In Norfolk, we’ve already surpassed our average monthly rainfall totals, making this the fourth month in a row we’ve done so (November, December, January and February were all soakers).

Monthly rains for the past three months.

These several rounds of rain locally are due in part to the blast of cold air affecting thousands to our west. There was one point over the weekend where the entire state of Texas was under a Winter Storm Warning..

Monday midday forecast.

The jet stream has become a bit wonky, and we’ve tapped into it. The jet stream is the expressway of weather, all the general weather patterns and storm systems follow along its path from west to east. It’s also why your flight from San Francisco to Newark is significantly shorter than when you fly west, since you’re going with the flow.

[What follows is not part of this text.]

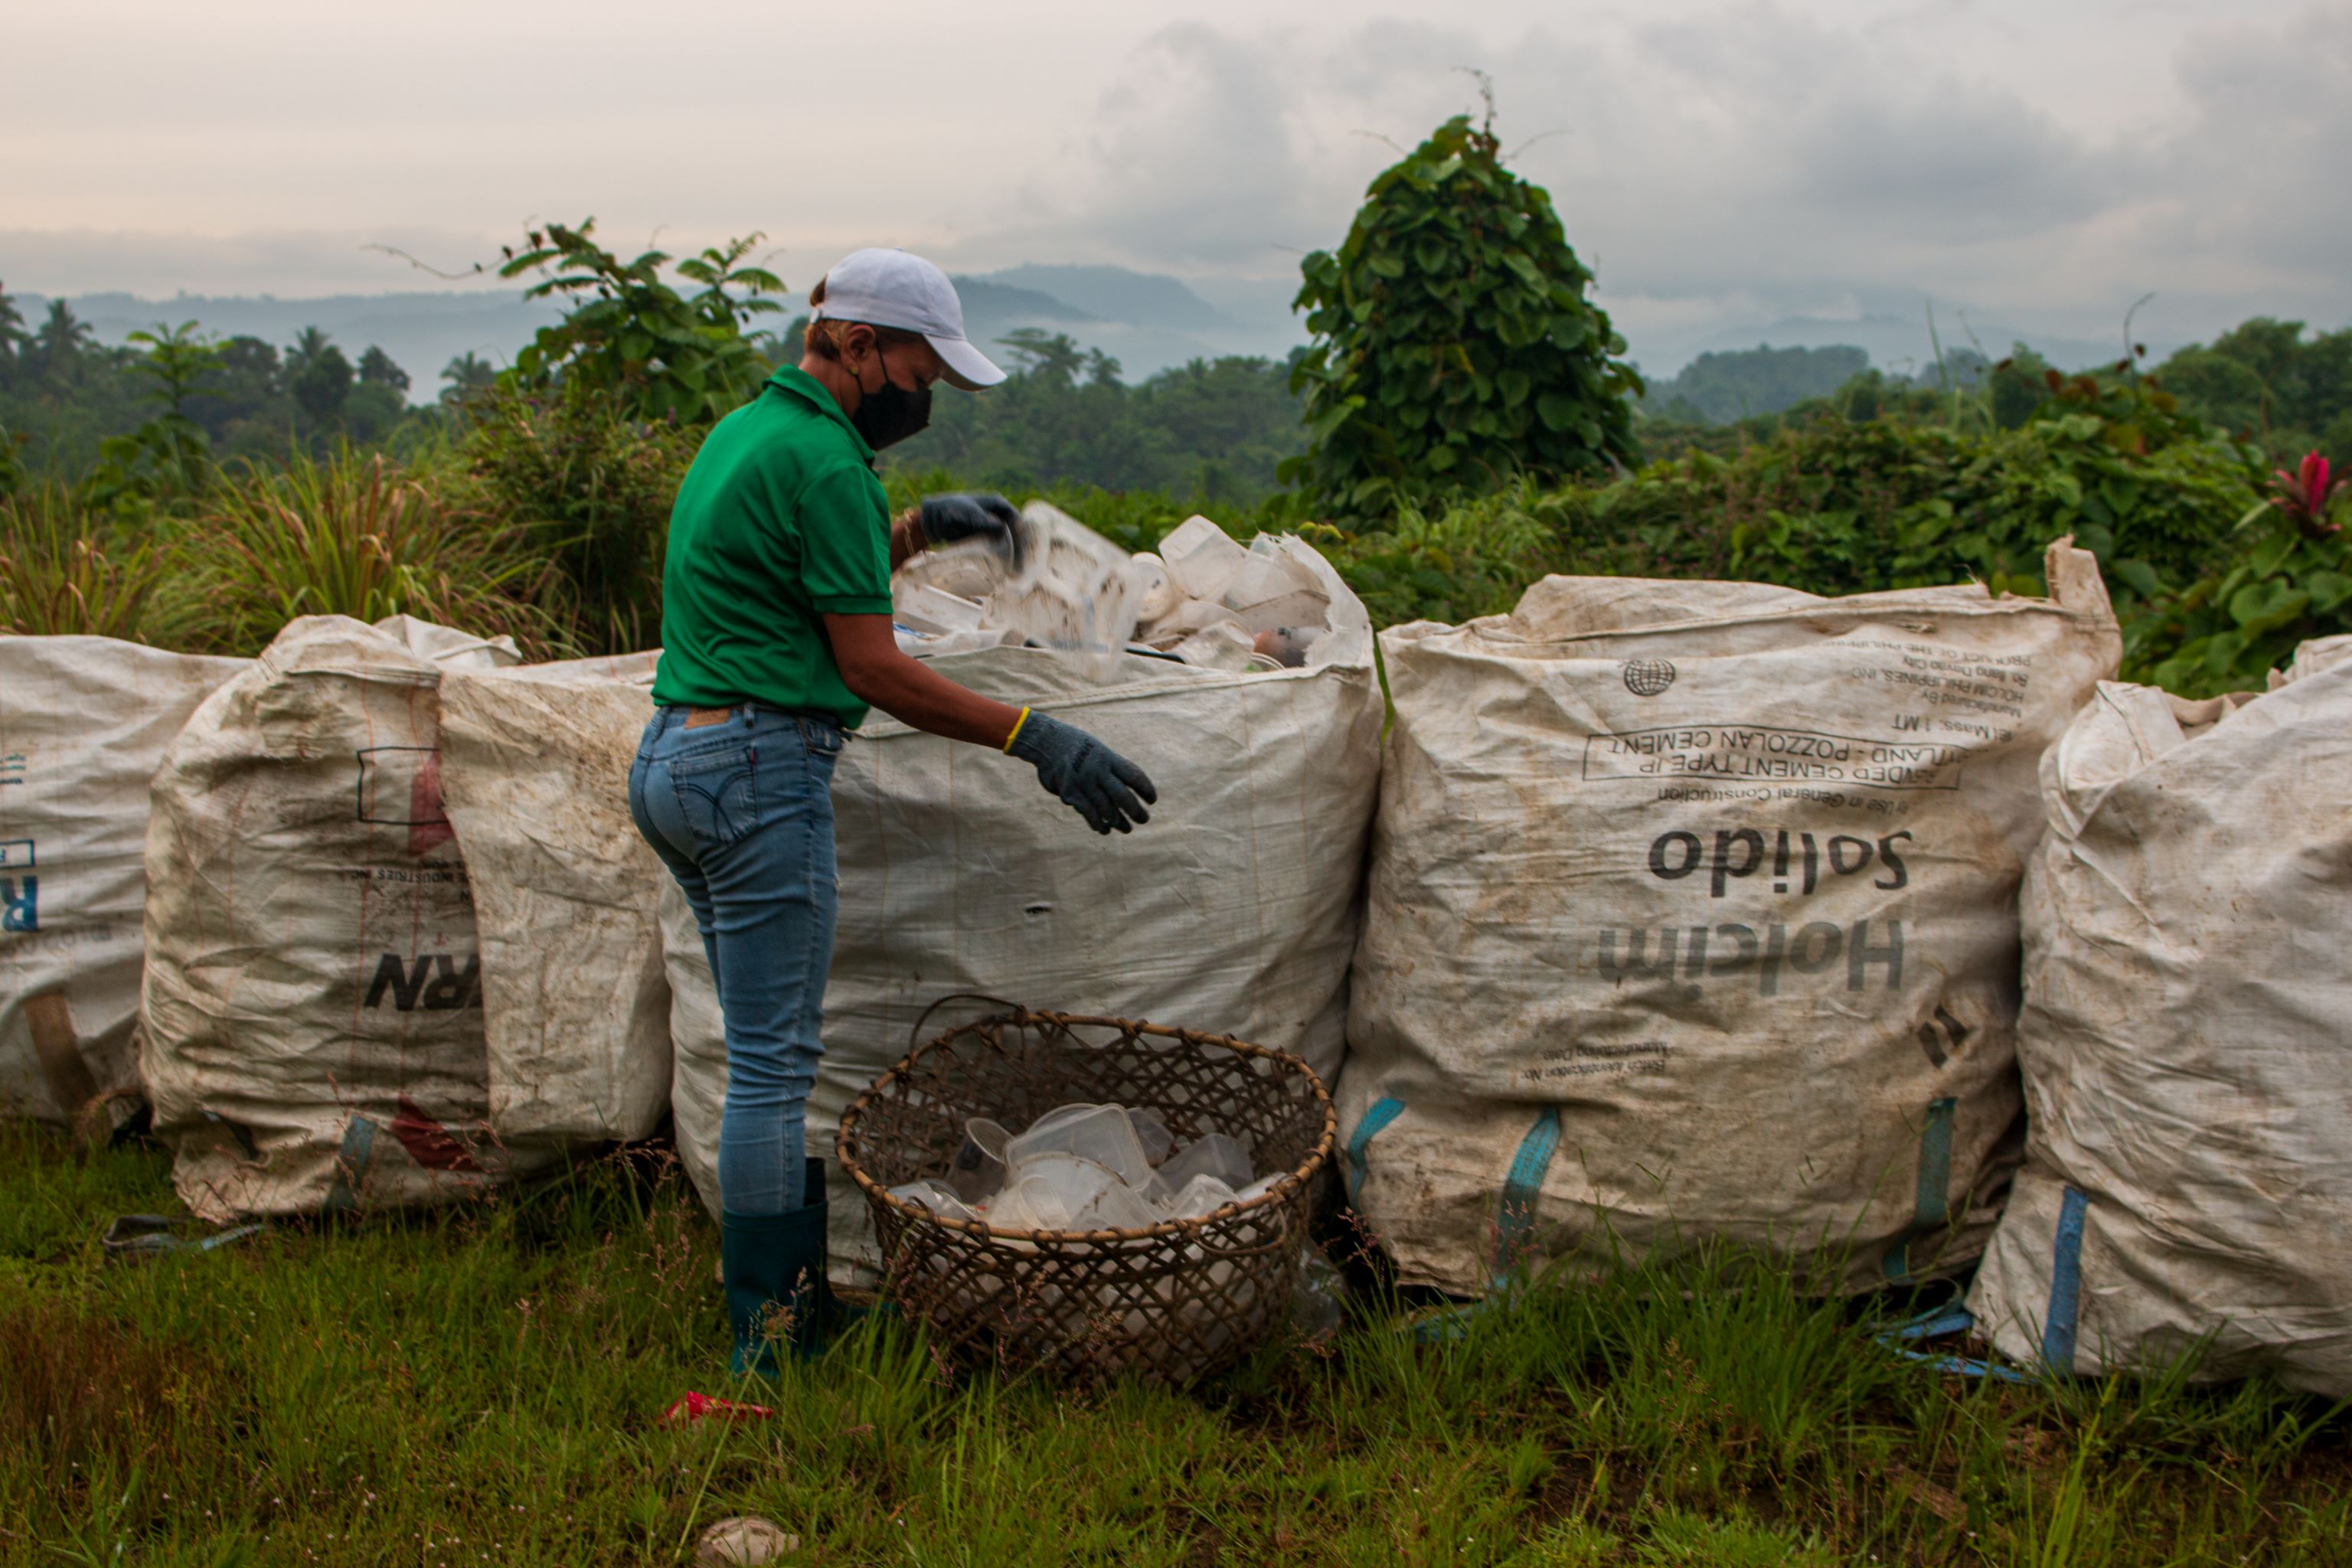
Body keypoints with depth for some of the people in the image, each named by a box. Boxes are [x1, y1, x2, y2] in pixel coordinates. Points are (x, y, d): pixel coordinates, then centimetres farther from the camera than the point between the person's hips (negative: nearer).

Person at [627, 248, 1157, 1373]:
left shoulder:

In a traditional sense, it has a specific tension that holds all of the cold, polar air in place to our north. But as our planet continues to warm, that tension starts to loosen. The jet stream then becomes ‘out of tune’, so to speak, allowing the cold polar air to move and pour into areas it usually isn’t.

The storm track has dipped deep into the south, allowing cold air from the north to pour in.

This disrupts the general flow of weather from west to east, altering the storm track. And lately, that storm track has been dipping down into the Gulf of Mexico and racing right up the I-95 corridor, straight through Hampton Roads.

With a warming globe, quirky weather patterns like this become a bit more common. And as a result, rain becomes rainier, hot becomes hotter, cold becomes colder, storms become stormier (don’t forget, 2020 was the most active hurricane season on record). 

So on a daily basis, the weather mood swings we typically see around Hampton Roads just become a bit moodier. Round after round of rain, 70 degree sunshine followed by a day in the 30s, or four days in a row of snow.